Demand actually fell slightly from a week ago, but remains elevated for this time of year:
Two charts straight from the EIA’s weekly are very telling of just how much of a rise we’ve seen in gasoline prices this season:
Wow -- with price action like that inventories must be very low! No, they’re still above average. So what do you think happens if we’ve gotten the pre-driving season rally already out of the way, and refineries start coming back into service?
Holdings Watch: I took a little Tesoro Corp. (NYSE:TSO) put position yesterday - May 90s puts between $3.40 and $3.60 (average is close to the top unfortunately).
STEO Watch: If you don’t read the EIA’s short-term energy outlook, you should. The price estimates move around as oil and gas prices do, and I’ve found them to be utterly worthless beyond the next few weeks in predicting price. No offense meant, but they stick pretty close to current prices with an eye towards what’s happened in terms of direction over the past month. However, the data they keep up with is phenomenal.
Briefly, they expect the OPEC surplus to increase in 2007 and 2008 to 2.0 mm bopd from 2006 levels of 1.3 mm bopd, yet they expect oil prices to be up relative to last year on higher demand in 2007 and again in 2008. This is in spite of the fact that early year demand came in lower than expected, and that non-OPEC supply is growing faster than expected (Caspian Sea, Russia, Africa, Brazil, and even the United States). That’s a head-scratcher. Growth in demand is expected to slow as well. Hmmm.
And here are their thoughts on gasoline inventories:
Total motor gasoline stocks are projected to be at the upper end of the normal range throughout the forecast period. Nevertheless, continued demand growth pushes inventories (measured in terms of days-of-supply) steadily lower, setting the stage for an increase in gasoline margins and retail prices.

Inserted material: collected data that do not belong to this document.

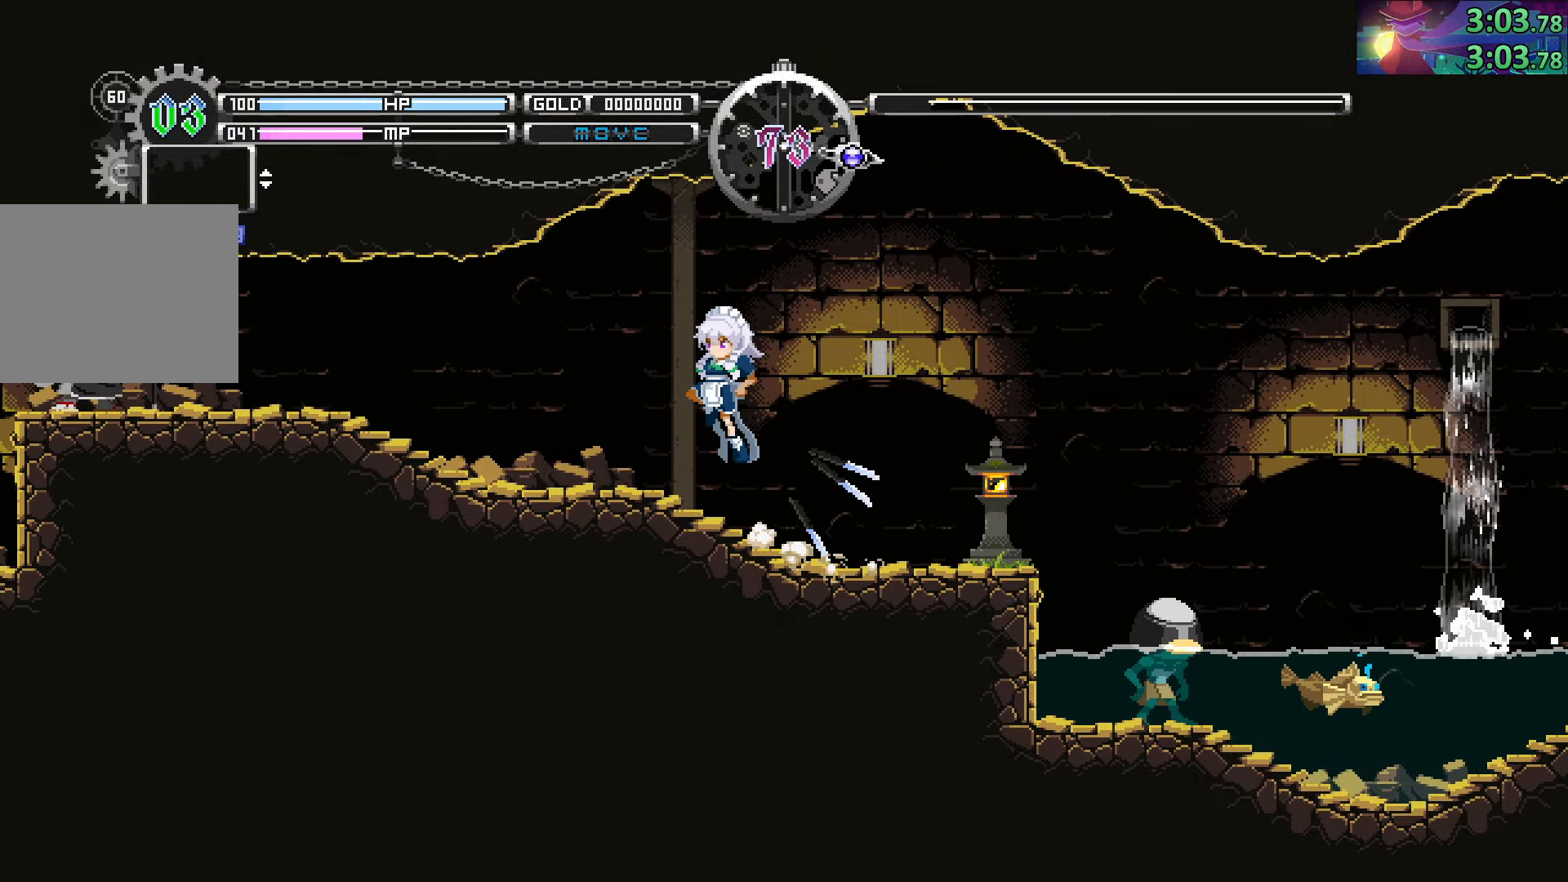
{"buttons": ["CROSS"], "left_stick": "left", "right_stick": "center", "events": [[100, "CIRCLE", "up"], [284, "CROSS", "down"], [384, "CROSS", "up"], [467, "CROSS", "down"]]}
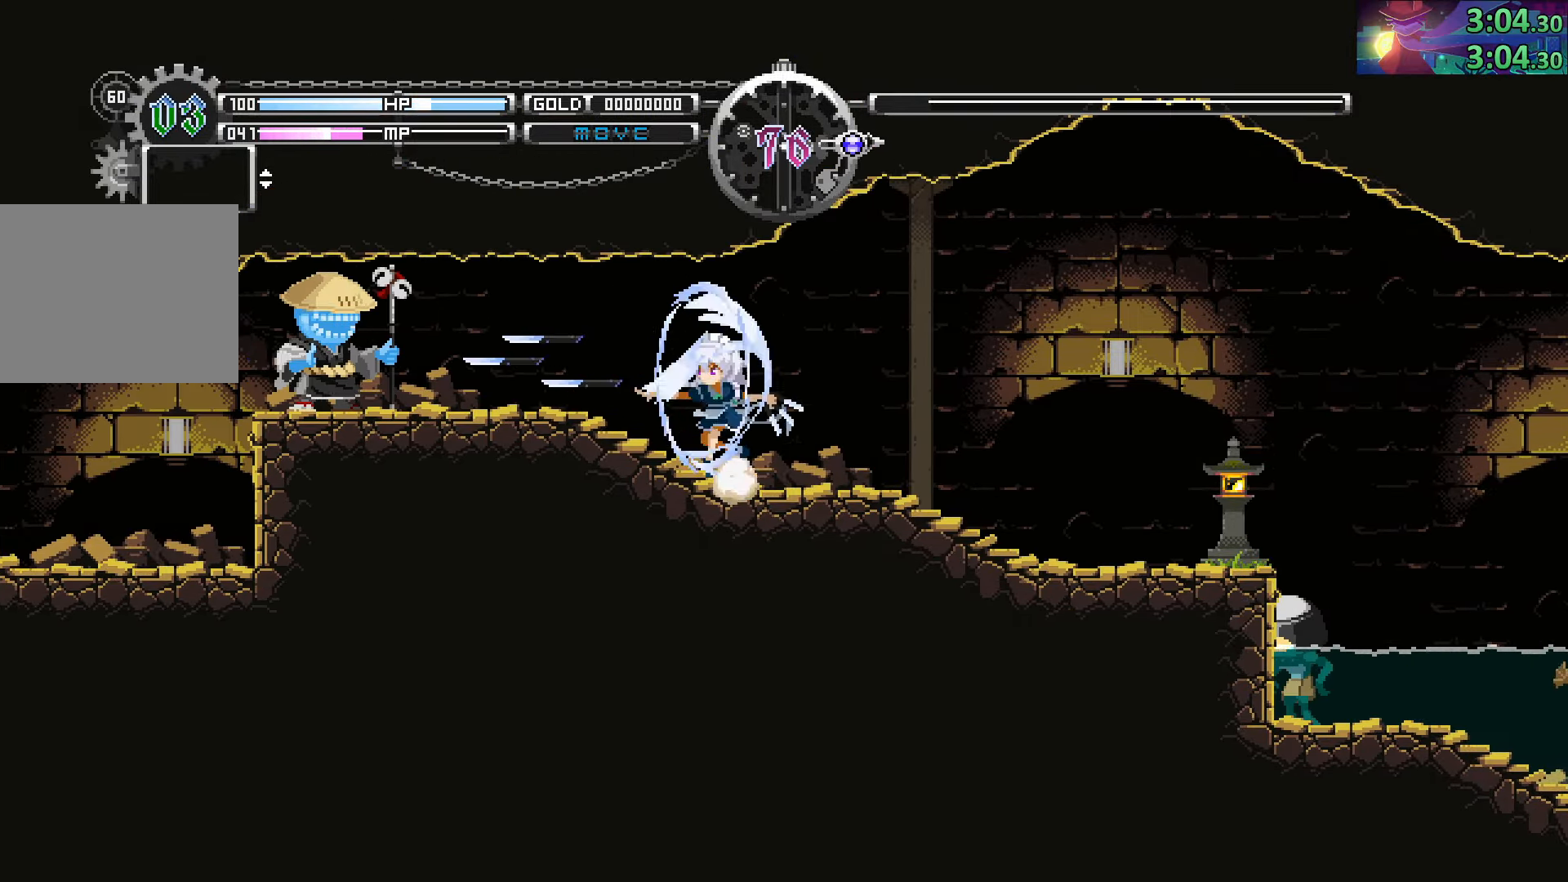
{"buttons": ["CROSS"], "left_stick": "left", "right_stick": "center", "events": [[34, "CROSS", "up"], [134, "CROSS", "down"], [217, "CROSS", "up"], [300, "CROSS", "down"], [384, "CROSS", "up"], [500, "CROSS", "down"]]}
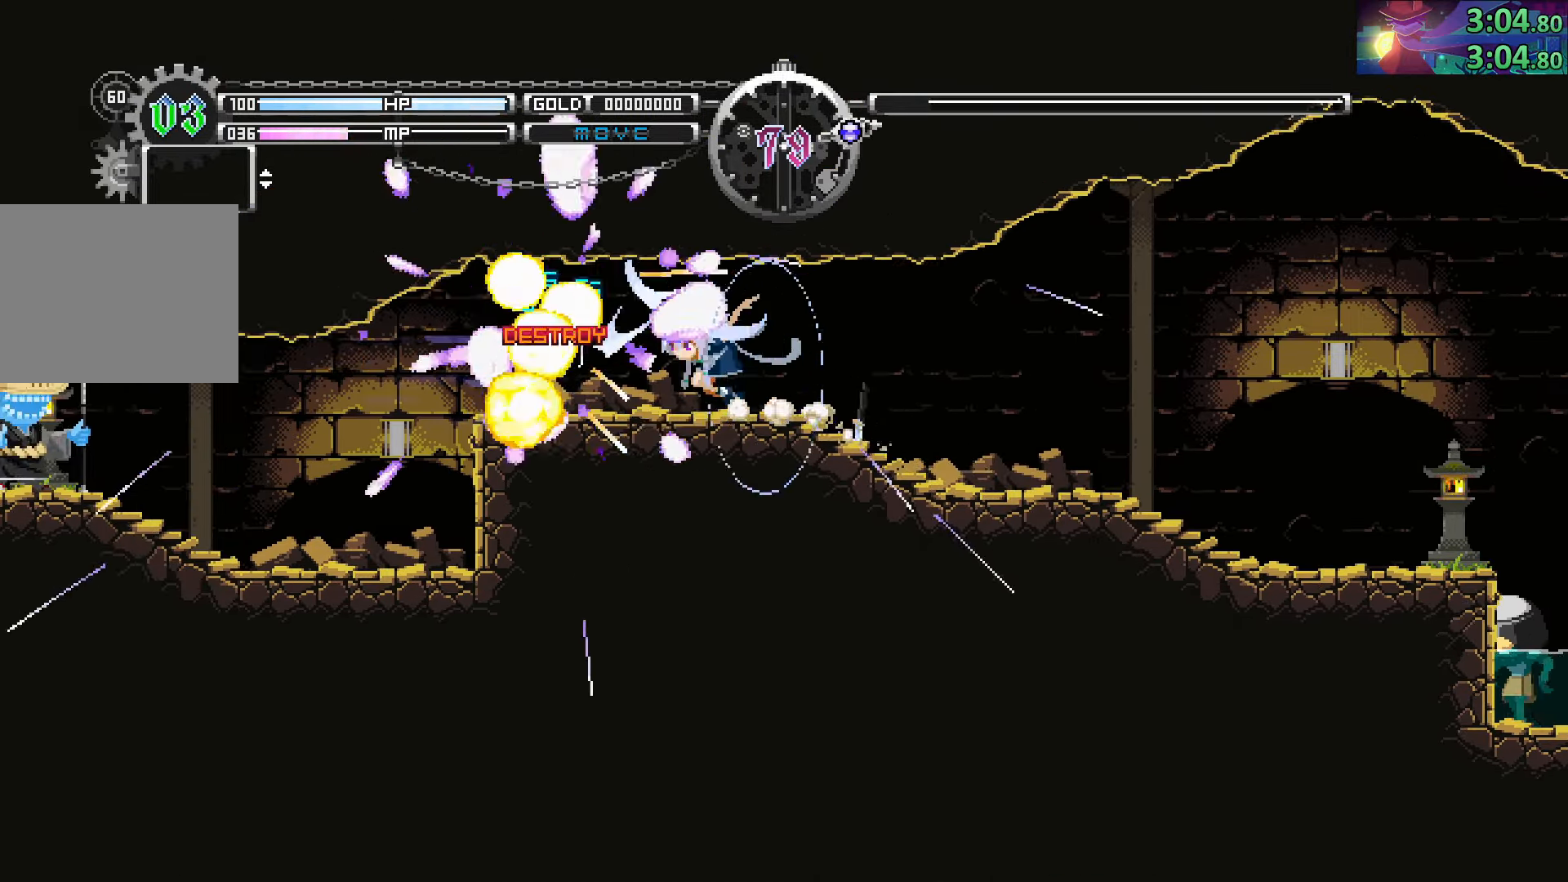
{"buttons": ["CROSS"], "left_stick": "left", "right_stick": "center", "events": [[67, "CROSS", "up"], [150, "CROSS", "down"], [250, "CROSS", "up"], [333, "CROSS", "down"], [400, "CROSS", "up"], [483, "CROSS", "down"]]}
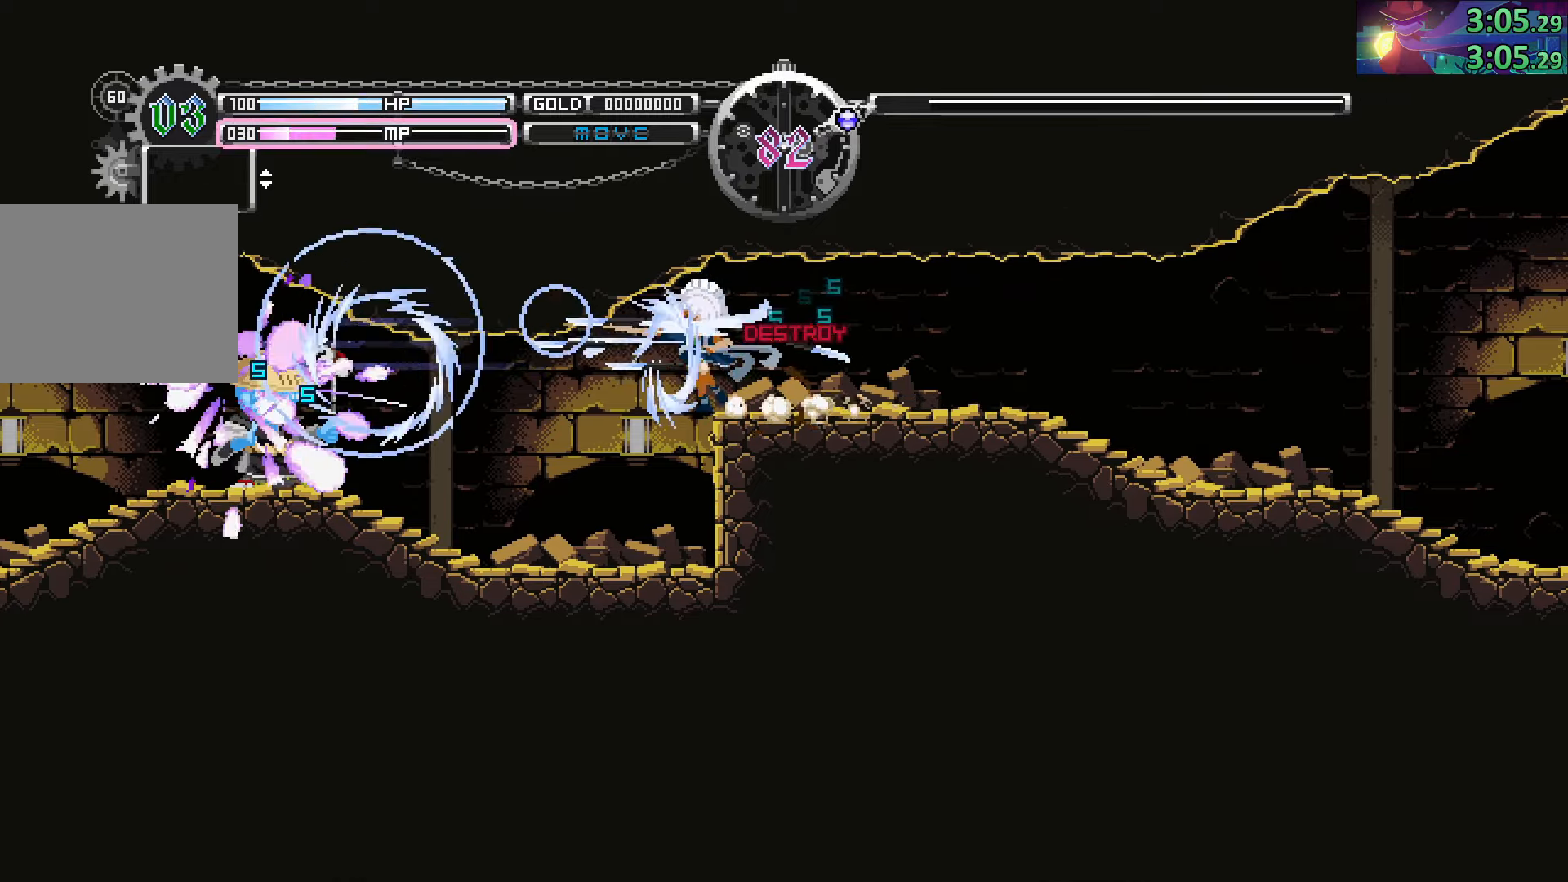
{"buttons": ["CROSS"], "left_stick": "left", "right_stick": "center", "events": [[50, "CROSS", "up"], [133, "CROSS", "down"], [216, "CROSS", "up"], [333, "CIRCLE", "down"], [416, "CROSS", "down"], [450, "CIRCLE", "up"]]}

Who do these guys work for? I mean -- steadily lower? That’s the red line in the last graph. Does that look steadily lower, especially given the season? These are smart guys, but sometimes you’ve got to stop contradicting yourself or trying to make the data fit the scenario and just say things don’t make sense, are irrational, overblown etc.
Endeavor International Corp. (NYSE:END) Watch: Back down to $2.11 after 2 days of very little volume. To me this one is fire-and-forget (or at least check infrequently). Either way, I hate to be that guy at the poker table who only points to his recent gambles when they’ve immediately paid off.